**EXERCISE DIRECTIONS:** All lines from the one with "nique.Tels que les" through the final line below are to be reproduced exactly; omit the others.

**INPUT DATA:**
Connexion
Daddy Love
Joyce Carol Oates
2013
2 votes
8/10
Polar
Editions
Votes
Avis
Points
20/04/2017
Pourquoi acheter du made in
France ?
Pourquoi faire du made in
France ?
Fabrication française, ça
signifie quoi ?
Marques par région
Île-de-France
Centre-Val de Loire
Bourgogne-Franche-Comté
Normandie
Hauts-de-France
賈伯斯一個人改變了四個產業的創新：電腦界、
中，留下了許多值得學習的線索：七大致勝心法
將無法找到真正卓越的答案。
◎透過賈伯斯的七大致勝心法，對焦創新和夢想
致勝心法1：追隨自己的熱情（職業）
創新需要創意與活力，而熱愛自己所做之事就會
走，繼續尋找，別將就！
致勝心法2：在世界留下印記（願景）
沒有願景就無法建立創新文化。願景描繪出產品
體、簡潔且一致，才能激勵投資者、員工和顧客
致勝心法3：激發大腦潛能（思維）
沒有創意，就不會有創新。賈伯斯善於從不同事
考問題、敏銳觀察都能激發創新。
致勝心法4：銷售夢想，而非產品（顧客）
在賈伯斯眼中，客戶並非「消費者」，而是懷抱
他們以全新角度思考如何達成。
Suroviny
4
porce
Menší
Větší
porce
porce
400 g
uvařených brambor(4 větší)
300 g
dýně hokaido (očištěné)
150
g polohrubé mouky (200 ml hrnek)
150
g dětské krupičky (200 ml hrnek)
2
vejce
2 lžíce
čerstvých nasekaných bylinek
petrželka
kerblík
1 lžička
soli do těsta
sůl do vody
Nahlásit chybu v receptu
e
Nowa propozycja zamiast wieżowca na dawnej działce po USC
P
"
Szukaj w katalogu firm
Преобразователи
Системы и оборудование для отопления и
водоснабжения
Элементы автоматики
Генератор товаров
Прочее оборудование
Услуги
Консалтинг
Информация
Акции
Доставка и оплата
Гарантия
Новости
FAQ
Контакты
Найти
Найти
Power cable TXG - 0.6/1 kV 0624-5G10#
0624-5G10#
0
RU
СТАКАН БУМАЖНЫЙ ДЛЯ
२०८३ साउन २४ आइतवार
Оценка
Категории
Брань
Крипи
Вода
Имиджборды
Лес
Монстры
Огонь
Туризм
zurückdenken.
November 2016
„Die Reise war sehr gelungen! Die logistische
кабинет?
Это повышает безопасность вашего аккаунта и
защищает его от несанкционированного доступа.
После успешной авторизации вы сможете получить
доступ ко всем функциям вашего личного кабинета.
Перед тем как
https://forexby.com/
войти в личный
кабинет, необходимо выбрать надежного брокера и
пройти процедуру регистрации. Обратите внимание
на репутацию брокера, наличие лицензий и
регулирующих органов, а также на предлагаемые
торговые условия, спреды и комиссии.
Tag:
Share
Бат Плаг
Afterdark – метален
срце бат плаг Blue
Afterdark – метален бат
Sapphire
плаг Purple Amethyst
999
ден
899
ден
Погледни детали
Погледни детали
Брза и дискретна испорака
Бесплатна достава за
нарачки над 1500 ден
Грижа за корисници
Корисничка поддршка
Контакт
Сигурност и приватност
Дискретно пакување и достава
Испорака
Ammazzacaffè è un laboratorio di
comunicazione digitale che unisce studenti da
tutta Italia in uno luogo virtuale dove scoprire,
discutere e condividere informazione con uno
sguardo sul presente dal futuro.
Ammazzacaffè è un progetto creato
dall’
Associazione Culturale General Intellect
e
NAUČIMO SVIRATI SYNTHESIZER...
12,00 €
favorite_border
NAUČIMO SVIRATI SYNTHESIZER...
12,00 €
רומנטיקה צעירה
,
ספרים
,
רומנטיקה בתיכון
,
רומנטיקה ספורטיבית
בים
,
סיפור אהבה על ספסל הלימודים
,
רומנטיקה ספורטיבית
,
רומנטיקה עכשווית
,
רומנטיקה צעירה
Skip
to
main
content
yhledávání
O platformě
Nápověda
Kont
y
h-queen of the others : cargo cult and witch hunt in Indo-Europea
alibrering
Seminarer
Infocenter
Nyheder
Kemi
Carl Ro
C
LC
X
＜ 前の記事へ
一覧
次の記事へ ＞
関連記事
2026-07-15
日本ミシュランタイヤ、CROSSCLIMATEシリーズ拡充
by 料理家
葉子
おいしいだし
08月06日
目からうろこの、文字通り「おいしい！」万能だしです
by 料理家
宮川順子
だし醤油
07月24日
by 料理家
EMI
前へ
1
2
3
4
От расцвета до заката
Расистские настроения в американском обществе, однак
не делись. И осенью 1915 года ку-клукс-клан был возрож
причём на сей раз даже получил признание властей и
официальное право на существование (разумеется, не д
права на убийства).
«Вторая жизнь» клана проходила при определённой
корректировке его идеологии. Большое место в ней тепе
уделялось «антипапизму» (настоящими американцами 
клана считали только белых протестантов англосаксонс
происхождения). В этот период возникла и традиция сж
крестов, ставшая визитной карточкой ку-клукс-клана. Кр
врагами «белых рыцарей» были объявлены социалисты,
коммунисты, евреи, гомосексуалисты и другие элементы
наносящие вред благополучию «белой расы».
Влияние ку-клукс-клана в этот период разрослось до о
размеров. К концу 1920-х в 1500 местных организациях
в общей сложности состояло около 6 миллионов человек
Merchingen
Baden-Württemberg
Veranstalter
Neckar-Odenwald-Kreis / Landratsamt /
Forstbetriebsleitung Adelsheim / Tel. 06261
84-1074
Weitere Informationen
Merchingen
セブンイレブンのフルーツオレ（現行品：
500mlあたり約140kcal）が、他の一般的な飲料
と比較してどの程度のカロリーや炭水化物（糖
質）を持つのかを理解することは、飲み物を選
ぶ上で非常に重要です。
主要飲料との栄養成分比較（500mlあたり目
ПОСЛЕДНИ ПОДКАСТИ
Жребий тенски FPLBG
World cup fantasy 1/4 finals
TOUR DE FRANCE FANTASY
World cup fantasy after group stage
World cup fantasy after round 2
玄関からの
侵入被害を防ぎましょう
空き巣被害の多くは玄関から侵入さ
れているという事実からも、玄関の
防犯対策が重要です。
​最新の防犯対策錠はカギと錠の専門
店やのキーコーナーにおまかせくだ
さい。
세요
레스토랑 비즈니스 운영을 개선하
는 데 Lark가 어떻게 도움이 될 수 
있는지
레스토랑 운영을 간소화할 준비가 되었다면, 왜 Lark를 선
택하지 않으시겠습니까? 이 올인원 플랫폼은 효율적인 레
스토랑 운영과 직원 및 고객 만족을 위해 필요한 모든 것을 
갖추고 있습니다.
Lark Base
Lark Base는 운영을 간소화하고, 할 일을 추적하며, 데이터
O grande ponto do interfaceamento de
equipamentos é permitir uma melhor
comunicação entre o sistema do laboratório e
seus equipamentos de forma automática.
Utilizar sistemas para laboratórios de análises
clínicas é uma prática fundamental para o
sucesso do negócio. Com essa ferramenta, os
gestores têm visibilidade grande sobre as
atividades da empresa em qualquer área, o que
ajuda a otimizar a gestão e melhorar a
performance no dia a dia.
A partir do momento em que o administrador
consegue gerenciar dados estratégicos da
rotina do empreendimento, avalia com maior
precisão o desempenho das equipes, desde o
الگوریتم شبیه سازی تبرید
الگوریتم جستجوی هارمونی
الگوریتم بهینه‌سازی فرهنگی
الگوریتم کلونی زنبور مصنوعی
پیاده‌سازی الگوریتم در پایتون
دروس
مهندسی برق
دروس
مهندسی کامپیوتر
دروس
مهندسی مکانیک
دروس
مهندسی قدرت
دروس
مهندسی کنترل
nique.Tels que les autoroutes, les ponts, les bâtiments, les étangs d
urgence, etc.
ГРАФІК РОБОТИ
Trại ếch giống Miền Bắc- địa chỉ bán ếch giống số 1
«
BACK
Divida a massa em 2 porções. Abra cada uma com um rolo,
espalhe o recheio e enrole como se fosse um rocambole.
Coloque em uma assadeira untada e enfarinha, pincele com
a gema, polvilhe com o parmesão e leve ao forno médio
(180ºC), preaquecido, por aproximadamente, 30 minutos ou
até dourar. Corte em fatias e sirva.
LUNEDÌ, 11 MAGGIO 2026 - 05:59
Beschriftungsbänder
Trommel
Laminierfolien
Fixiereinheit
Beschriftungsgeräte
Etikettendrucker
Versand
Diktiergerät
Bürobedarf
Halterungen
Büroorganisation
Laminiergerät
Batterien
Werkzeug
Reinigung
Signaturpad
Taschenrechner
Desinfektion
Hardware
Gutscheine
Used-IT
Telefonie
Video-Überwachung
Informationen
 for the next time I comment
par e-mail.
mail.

**COMPLETED TASK:**
nique.Tels que les autoroutes, les ponts, les bâtiments, les étangs d
urgence, etc.
ГРАФІК РОБОТИ
Trại ếch giống Miền Bắc- địa chỉ bán ếch giống số 1
«
BACK
Divida a massa em 2 porções. Abra cada uma com um rolo,
espalhe o recheio e enrole como se fosse um rocambole.
Coloque em uma assadeira untada e enfarinha, pincele com
a gema, polvilhe com o parmesão e leve ao forno médio
(180ºC), preaquecido, por aproximadamente, 30 minutos ou
até dourar. Corte em fatias e sirva.
LUNEDÌ, 11 MAGGIO 2026 - 05:59
Beschriftungsbänder
Trommel
Laminierfolien
Fixiereinheit
Beschriftungsgeräte
Etikettendrucker
Versand
Diktiergerät
Bürobedarf
Halterungen
Büroorganisation
Laminiergerät
Batterien
Werkzeug
Reinigung
Signaturpad
Taschenrechner
Desinfektion
Hardware
Gutscheine
Used-IT
Telefonie
Video-Überwachung
Informationen
 for the next time I comment
par e-mail.
mail.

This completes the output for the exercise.